*** Opening of Records provided ***

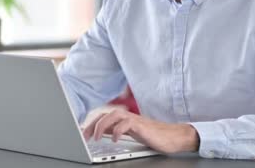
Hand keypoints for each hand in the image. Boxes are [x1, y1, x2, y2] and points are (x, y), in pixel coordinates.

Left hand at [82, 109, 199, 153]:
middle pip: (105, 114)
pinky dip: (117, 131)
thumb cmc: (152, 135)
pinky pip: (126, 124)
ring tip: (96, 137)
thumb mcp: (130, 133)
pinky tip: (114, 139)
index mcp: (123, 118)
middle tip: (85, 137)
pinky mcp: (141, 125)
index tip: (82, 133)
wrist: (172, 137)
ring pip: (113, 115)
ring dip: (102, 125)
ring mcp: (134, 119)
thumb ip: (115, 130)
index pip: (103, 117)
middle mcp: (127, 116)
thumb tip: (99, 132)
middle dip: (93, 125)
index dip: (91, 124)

*** Close of Records provided ***

#### [Requirement]
What this exercise asks for is every line of the data above with the word "index".

#### [Task response]
index mcp: (123, 118)
index tip: (82, 133)
index pip: (103, 117)
index dip: (91, 124)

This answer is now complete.